Leptopterna ferrugata

Uit Wikipedia, de vrije encyclopedie
(Doorverwezen vanaf Kleine bonte graswants)
Leptopterna ferrugata
mannetje
Taxonomische indeling
Rijk:Animalia (Dieren)
Stam:Arthropoda (Geleedpotigen)
Klasse:Insecta (Insecten)
Orde:Hemiptera (Halfvleugeligen)
Onderorde:Heteroptera (Wantsen)
Familie:Miridae (Blindwantsen)
Geslacht:Leptopterna
Fieber, 1858
Soort
Leptopterna ferrugata
(Fallén, 1807)
Afbeeldingen op Wikimedia Commons Wikimedia Commons
Portaal  Portaalicoon   Biologie
Insecten

Leptopterna ferrugata is een wants uit de familie van de blindwantsen (Miridae). De soort werd het eerst wetenschappelijk beschreven door Carl Fredrik Fallén in 1807.

Uiterlijk[bewerken | brontekst bewerken]

Het mannetje van de soort heeft bruinroze voorvleugels, is langvleugelig (macropteer) en kan zo'n 5 tot 6,5 mm lang worden. Het vrouwtje heeft roodachtig tot oranjerode voorvleugels, kan ook langvleugelig zijn maar is meestal kortvleugelig (brachypteer) en kan 6,5 tot 8 mm kan worden. De langvleugelige varianten hebben vleugels die over het achterlichaam heen steken. Bij de kortvleugelige groenige vrouwtjes loopt een bruinzwarte streep over het midden van het gehele lichaam, van kop tot achterlijf. In het midden van de neus bevindt zich een lichte vlek. De meer oranjegroene mannetjes hebben een zwarte tekening en een zwarte kop met een lichte vlek bij de ogen en de neus. Mannetjes hebben bruinzwarte antennes, de vrouwtjes hebben roodbruine behaarde antennes. De pootjes zijn groenbruin of bruin en zijn bedekt met lange haartjes. De kleine bonte graswants lijkt erg op de grote bonte graswants (Leptopterna dolabrata), die is echter vaak groter en heeft donkerdere pootjes en antennes en een minder langwerpige vlek op de neus.
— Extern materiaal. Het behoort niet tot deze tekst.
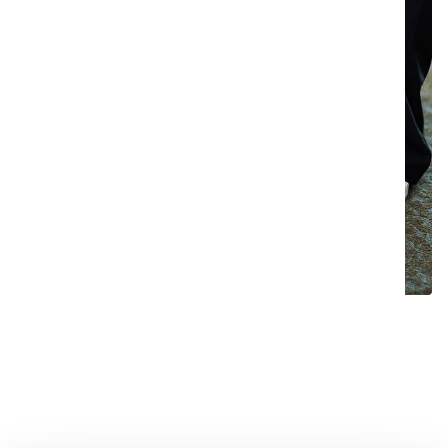
Schemalagd rengöring utan
avbrott
Co-botic 1900 Pro städar enligt schema, så
dammsugningen sker när det passar dig bäst,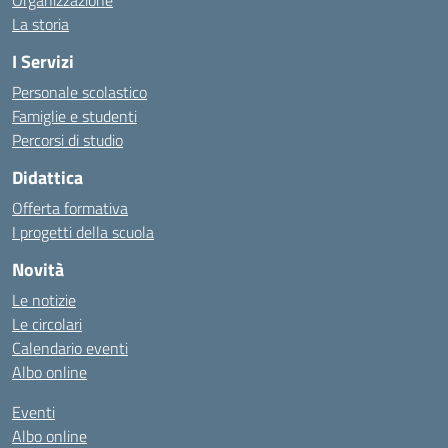
Organizzazione
La storia
I Servizi
Personale scolastico
Famiglie e studenti
Percorsi di studio
Didattica
Offerta formativa
I progetti della scuola
Novità
Le notizie
Le circolari
Calendario eventi
Albo online
Eventi
Albo online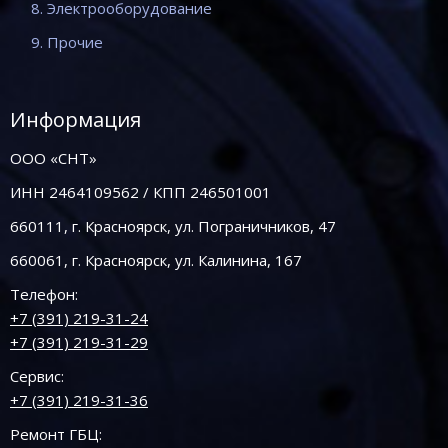
8. Электрооборудование
9. Прочие
Информация
ООО «СНТ»
ИНН 2464109562 / КПП 246501001
660111, г. Красноярск, ул. Пограничников, 47
660061, г. Красноярск, ул. Калинина, 167
Телефон:
+7 (391) 219-31-24
+7 (391) 219-31-29
Сервис:
+7 (391) 219-31-36
Ремонт ГБЦ: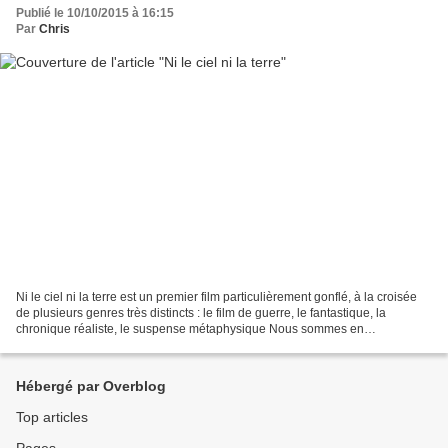
Publié le 10/10/2015 à 16:15
Par
Chris
Ni le ciel ni la terre est un premier film particulièrement gonflé, à la croisée
de plusieurs genres très distincts : le film de guerre, le fantastique, la
chronique réaliste, le suspense métaphysique Nous sommes en
Afghanistan, et des soldats disparaissent...
Hébergé par Overblog
Top articles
Leefwijze[bewerken | brontekst bewerken]

De eitjes worden in grasstengels gelegd en komen na de winter uit. Er is een enkele generatie per jaar. De volwassen wantsen zijn van mei tot augustus te vinden in droge, voedselarme gebieden op diverse lage grassoorten zoals glanshaver (Arrhenatherum elatius), bochtige smele (Deschampsia flexuosa), rood zwenkgras (Festuca rubra) en gewoon struisgras (Agrostis capillaris).

Leefgebied[bewerken | brontekst bewerken]

De soort komt in Nederland zeer algemeen voor. Het leefgebied is verder Palearctisch, van Europa tot in Siberië. De wants is ook geïntroduceerd in Noord-Amerika.